Me Mariane Girard, de la Couronne, a laissé au tribunal la décision d’accepter la motion de non-lieu déposée par la défense.

Délai prescrit: un père acquitté de voies de fait sur son fils

Un père de famille de Saguenay est acquitté de voies de fait sur son garçon, car le délai prescrit par la loi de six mois sur une accusation sommaire était expiré. Mais cela étant dit, l’accusé nie avoir brassé son enfant.

Le juge Rosaire Larouche, de la Cour du Québec, a prononcé une motion de non-lieu dans cette affaire de violence sur un enfant de cinq ans. L’histoire s’est déroulée mercredi après-midi au Palais de justice de Chicoutimi. Me Julien Boulianne, avocat représentant les intérêts de l’accusé, a pris le tribunal quelque peu par surprise en demandant que son client soit acquitté.

Les accusations contre l’homme, dont nous taisons l’identité afin de préserver celle de l’enfant, ont été déposées le 12 décembre 2017. Il s’agissait d’une accusation sommaire laquelle, contrairement à une accusation criminelle, est prescrite dans le temps. Et ce temps, il est de six mois. Il fallait donc que les actes reprochés au père de famille aient eu lieu entre le 13 juin et le 12 décembre 2017.

La preuve administrée par Me Mariane Girard, du bureau du Directeur des poursuites criminelles et pénales (DPCP), a démontré que la période la plus tardive où l’homme aurait pu avoir frappé son enfant remontait au 4 juin, soit neuf jours avant la période visée.

La mère de l’enfant est d’ailleurs venue témoigner pour préciser qu’elle avait remarqué que son fils avait une bosse sur le front après avoir passé le week-end des 3 et 4 juin 2017 en compagnie de son père. La maman s’est informée afin de savoir ce qui avait pu se passer. L’enfant lui a mentionné que papa l’avait poussé contre le mur. À partir de là, la mère a pris la décision de ne pas retourner le fils chez son père, qui en avait la garde une fin de semaine sur deux.

Me Boulianne lui a d’ailleurs fait confirmer que la dernière fois que l’accusé avait été en compagnie de son enfant était les 3 et 4 juin. Il venait d’obtenir la réponse qu’il souhaitait pour ensuite déposer sa motion de non-lieu.

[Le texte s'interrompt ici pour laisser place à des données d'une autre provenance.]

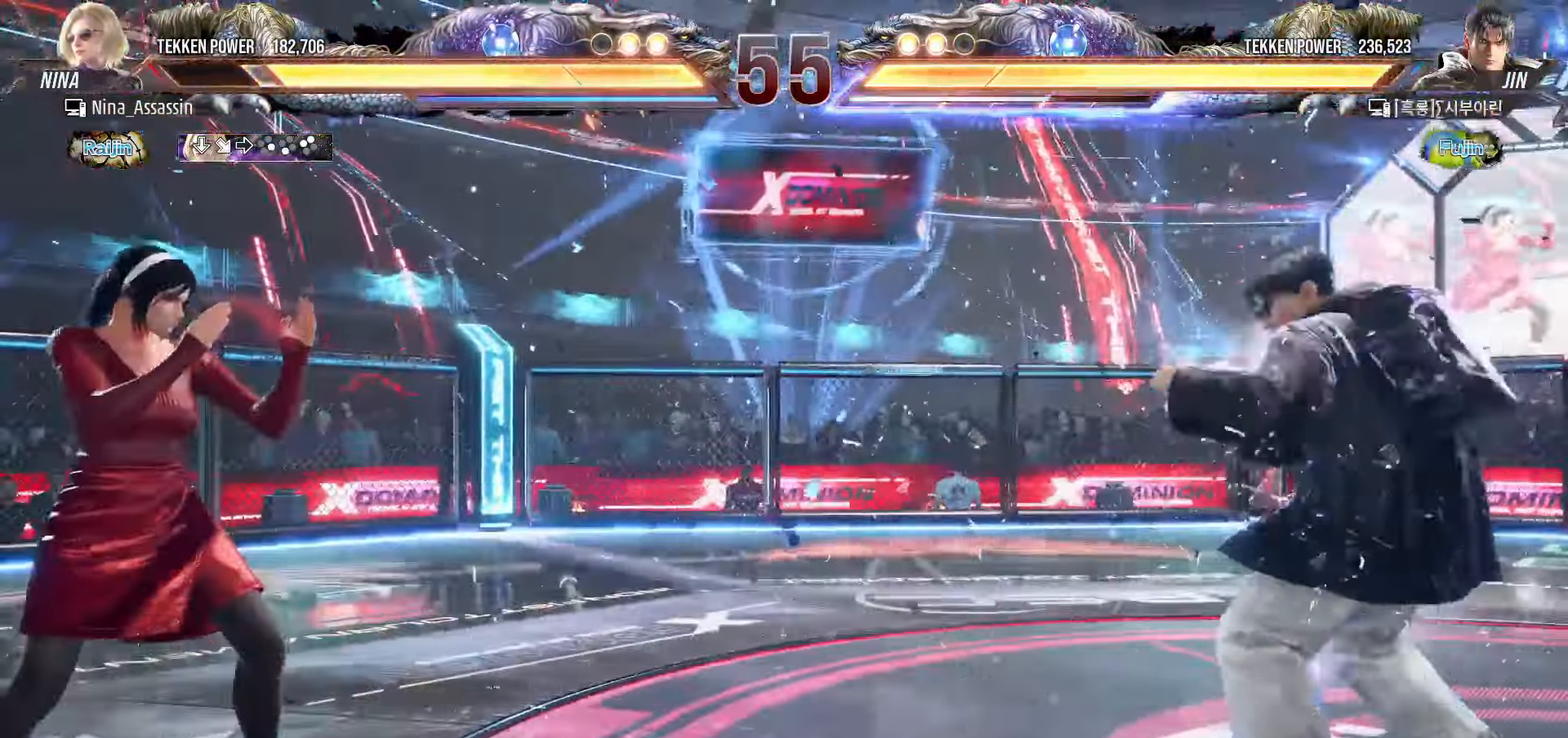
{"buttons": [], "left_stick": "center", "events": [[83, "left_stick", "center"], [150, "left_stick", "left"], [250, "left_stick", "down"], [300, "left_stick", "center"]]}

« Étant donné qu’il s’agit d’une accusation sommaire, le délai prescrit est de six mois. Comme l’accusation a été déposée le 12 décembre 2017, il fallait donc reculer de six mois, soit après le 13 juin pour que les voies de fait aient pu se produire », a expliqué le juge Larouche.

« Et ici, la preuve démontre que les événements reprochés se seraient déroulés les 3 ou 4 juin, donc en dehors de la période de six mois. En raison du dépôt de la motion de non-lieu, je prononce l’acquittement de l’accusé », a ajouté le magistrat.

Pas d’admission
Me Julien Boulianne a tenu à préciser, au terme de la procédure judiciaire, que son client n’admettait aucunement avoir fait preuve de violence envers son fils. « Je ne voudrais pas que les gens pensent qu’un batteur d’enfant s’en sorte pour une question de procédures judiciaires. Mon client n’a jamais admis et n’admettra pas avoir fait preuve de violence sur son enfant », indique Me Boulianne.

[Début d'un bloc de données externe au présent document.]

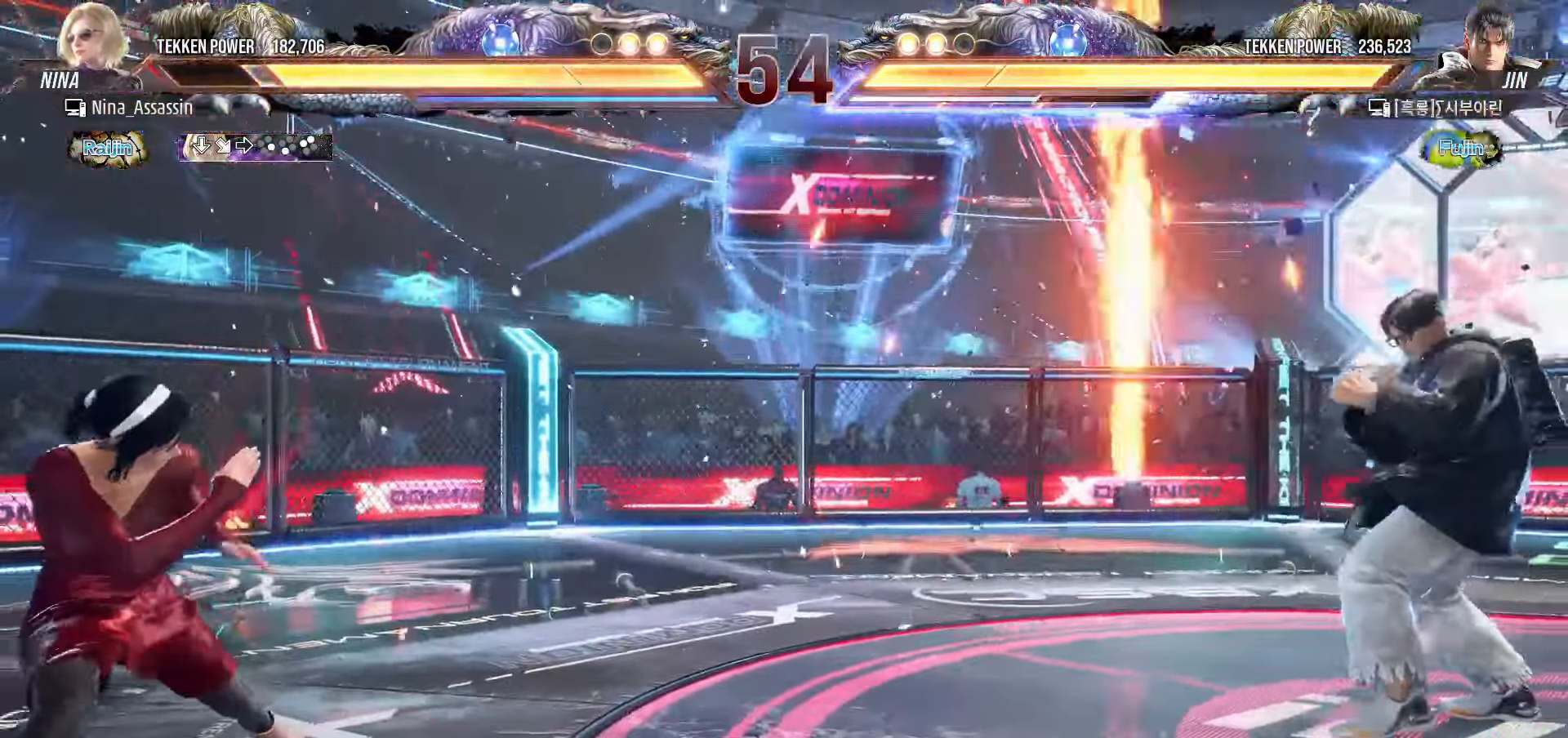
{"buttons": [], "left_stick": "right", "events": [[17, "left_stick", "left"], [83, "left_stick", "center"], [150, "left_stick", "left"], [283, "left_stick", "center"], [417, "left_stick", "right"]]}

L’accusé était très heureux de la tournure des événements. Il était confiant d’obtenir un acquittement avant même que le juge n’accepte la motion de non-lieu.

Un état d’esprit qui a fait en sorte que Me Mariane Girard, de la Couronne, a voulu expliquer au tribunal les agissements de l’individu.

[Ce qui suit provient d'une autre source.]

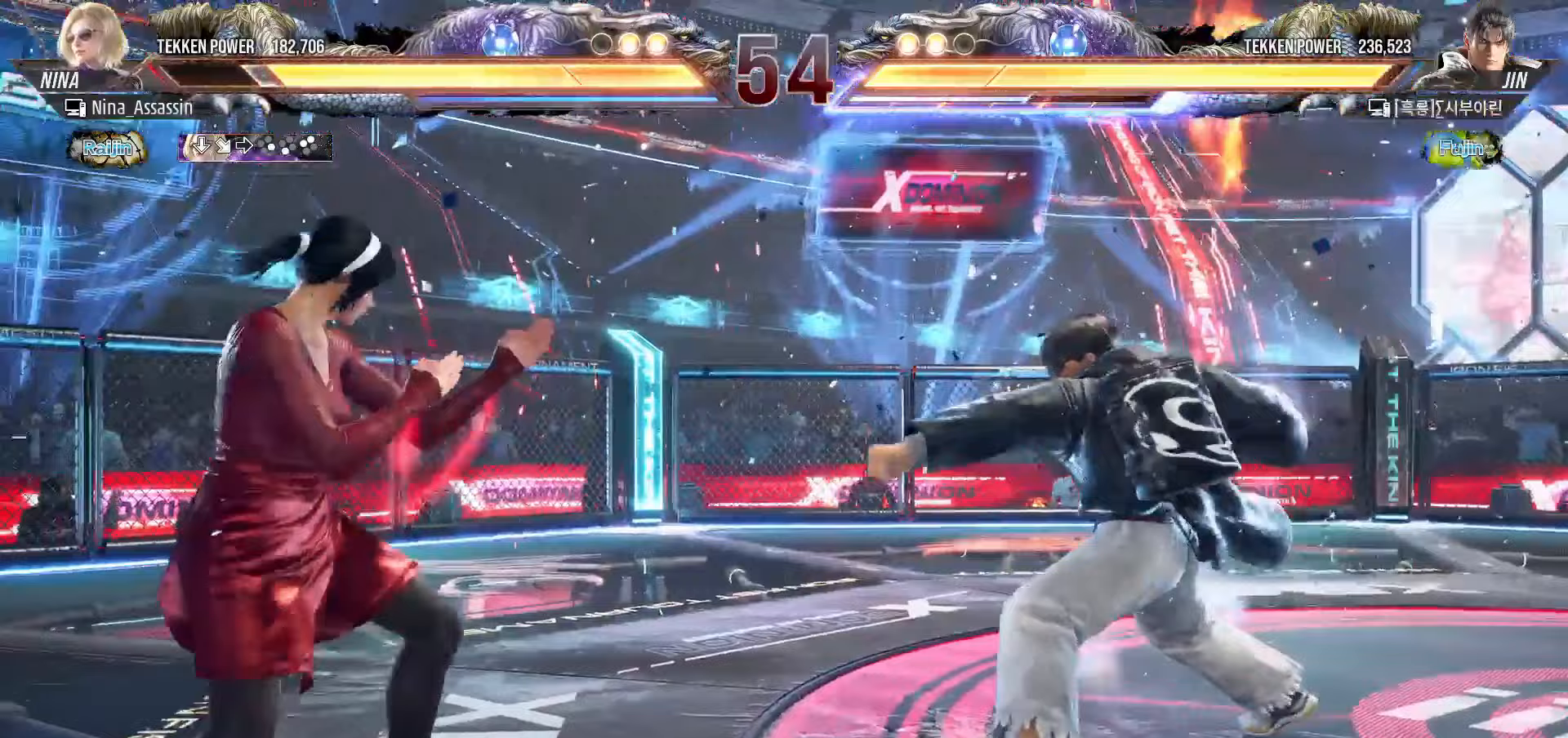
{"buttons": [], "left_stick": "down", "events": [[17, "SQUARE", "down"], [67, "SQUARE", "up"], [100, "left_stick", "center"], [183, "TRIANGLE", "down"], [250, "TRIANGLE", "up"], [500, "left_stick", "down"]]}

Le juge Larouche a coupé court aux revendications de la procureure de la Couronne pour mentionner qu’il n’était pas question ici de faire des reproches ou de régler des comptes.

Malgré tout, le magistrat a tenu à adresser la parole au père de famille afin qu’il saisisse bien le message. « Avant que vous quittiez, je voudrais vous dire qu’il aurait pu être possible que le tribunal retienne que votre façon de faire était une méthode d’éducation. »

« Mais je vous invite tout de même à revoir vos méthodes d’éducation. Et on me dit que les choses se sont améliorées depuis les reproches qui vous ont été faits », a conclu le juge Rosaire Larouche.